Because of the tight score, Halladay accrued a fantastic +.888 WPA. That mark is the highest for any pitcher since June 26th, 2005, when A.J Burnett and the Florida Marlins defeated the Tampa Bay Devil Rays 1-0.
All of that has to be tempered by noting a wide strike zone helped Halladay wriggle out of a few 3-1 and 3-2 counts.

Halladay's feat, as it did for Bunning, should add to his "recognizability quotient." That's awesome in the long run. It was always evident Doc had the goods to throw a no-hit, no-run game, as much as it's a logical impossibility to predict.
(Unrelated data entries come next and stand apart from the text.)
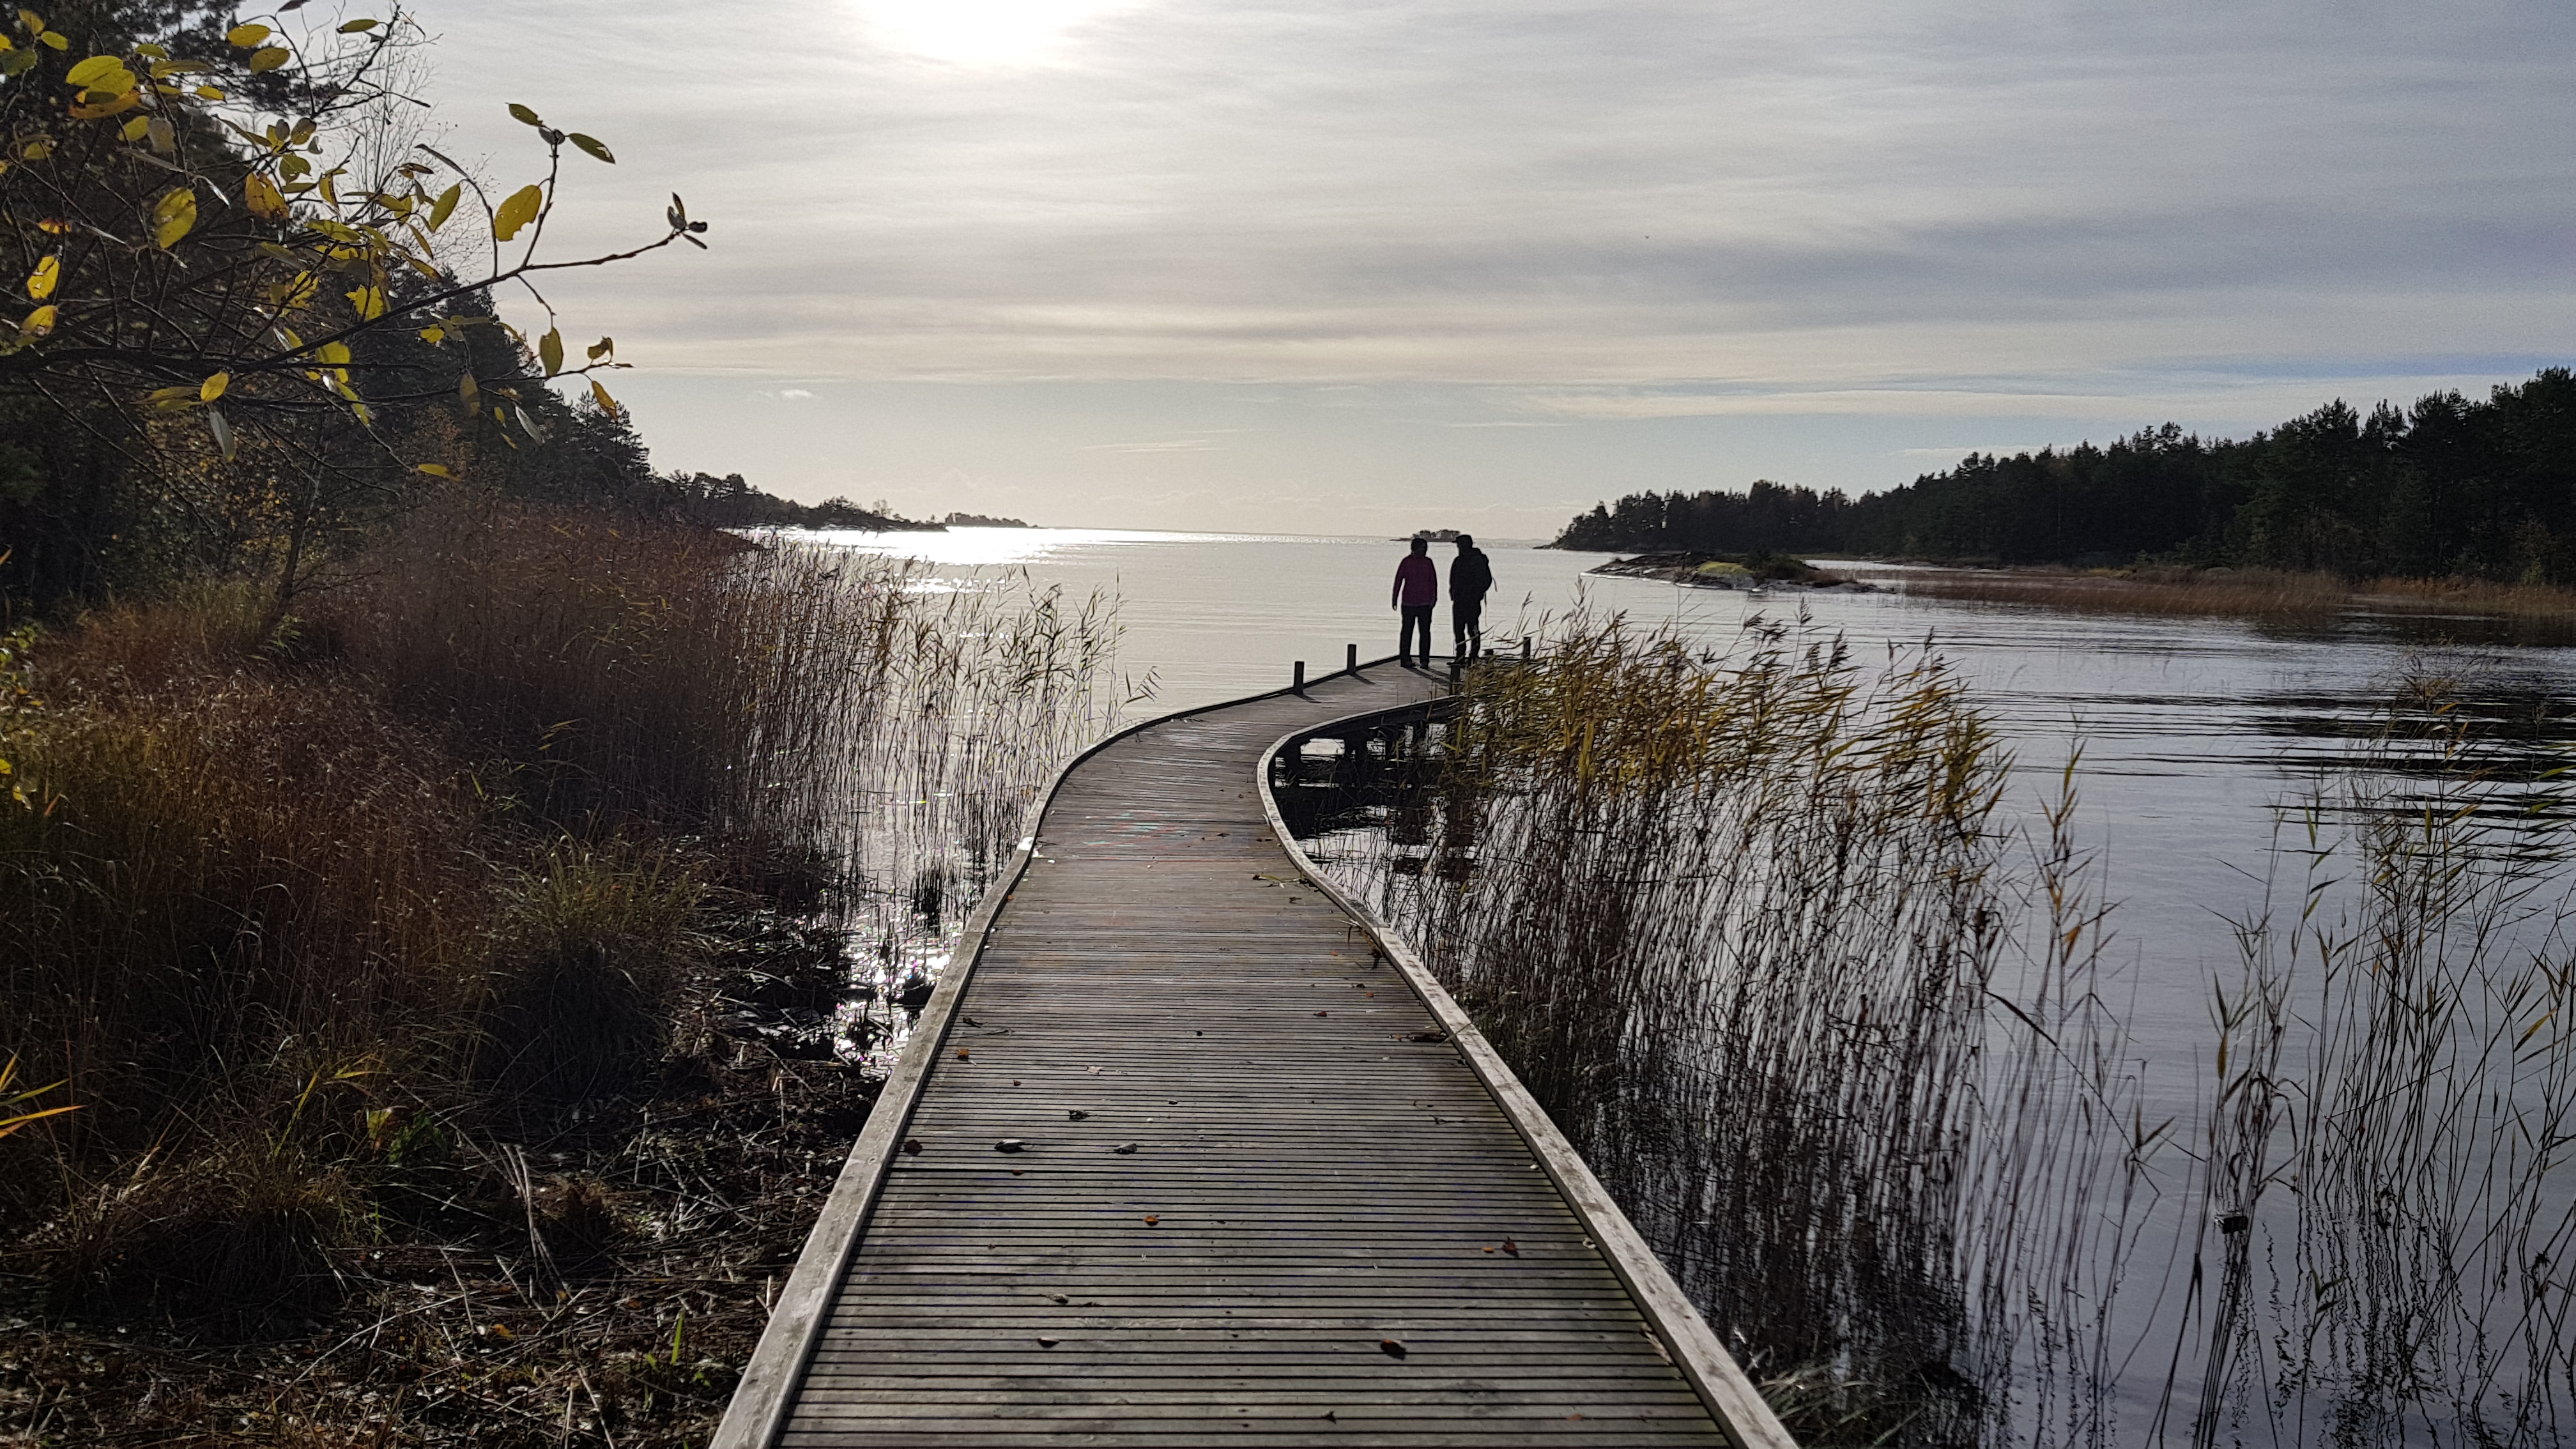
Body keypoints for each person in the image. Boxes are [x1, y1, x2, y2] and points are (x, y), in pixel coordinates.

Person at [1392, 536, 1437, 666]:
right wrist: (1395, 597)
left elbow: (1433, 581)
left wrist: (1434, 598)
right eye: (1423, 548)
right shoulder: (1406, 562)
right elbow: (1398, 580)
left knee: (1425, 632)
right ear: (1415, 548)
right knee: (1407, 631)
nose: (1425, 550)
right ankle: (1405, 659)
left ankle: (1424, 660)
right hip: (1408, 602)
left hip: (1425, 603)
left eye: (1426, 548)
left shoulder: (1428, 562)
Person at [1449, 533, 1492, 660]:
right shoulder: (1458, 560)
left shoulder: (1478, 560)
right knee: (1458, 629)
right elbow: (1453, 579)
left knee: (1472, 629)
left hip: (1472, 601)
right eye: (1458, 545)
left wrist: (1477, 593)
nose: (1458, 547)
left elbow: (1486, 580)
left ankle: (1473, 655)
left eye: (1460, 545)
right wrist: (1453, 593)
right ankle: (1460, 655)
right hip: (1458, 601)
Point being, though, as a Jays fan, seeing that his pitch count hit an unsightly, un-Doc-like 115, is cause to smile. It shows which city and country is home to the gallery that best reflects his art.

3 comments:

Navin Vaswani (@eyebleaf) said...

It shows which city and country is home to the gallery that best reflects his art.

Beautifully said, Neate.

Doc for life.

Dave said...

Well, give him time. The AL is certainly perceived as the stronger league right now, still, the NL is 4-6 in World Series despite not having had home field advantage in a while. Took him 115 for a perfecto in the NL? Would that indicate the NL is tougher? Probably not, the Marlins happen to be pretty decent. Walter Johnson was a great pitcher on woeful teams trapped by both the reserve clause and the fact he was the one draw the Senators had. A little like Halladay, pitching for a "AAAA" club while honing his craft. Think the "Big Train" wouldn't have jumped at a chance to win? As it is, Jays fans should be pleased with the class and respect of this guy. But all the same, it's probably good he did go to the other league, given the moronic way they treat guys like Rios, who was traded by MANAGEMENT after all......

sager said...

All 115 pitches says is he wasn't as efficient that night as he's been in other low-run, low-hit games.

Walter Johnson? That was like 100 years ago, not really relevant. (And he did get to pitch in 2 World Series with the Senators, winning once.)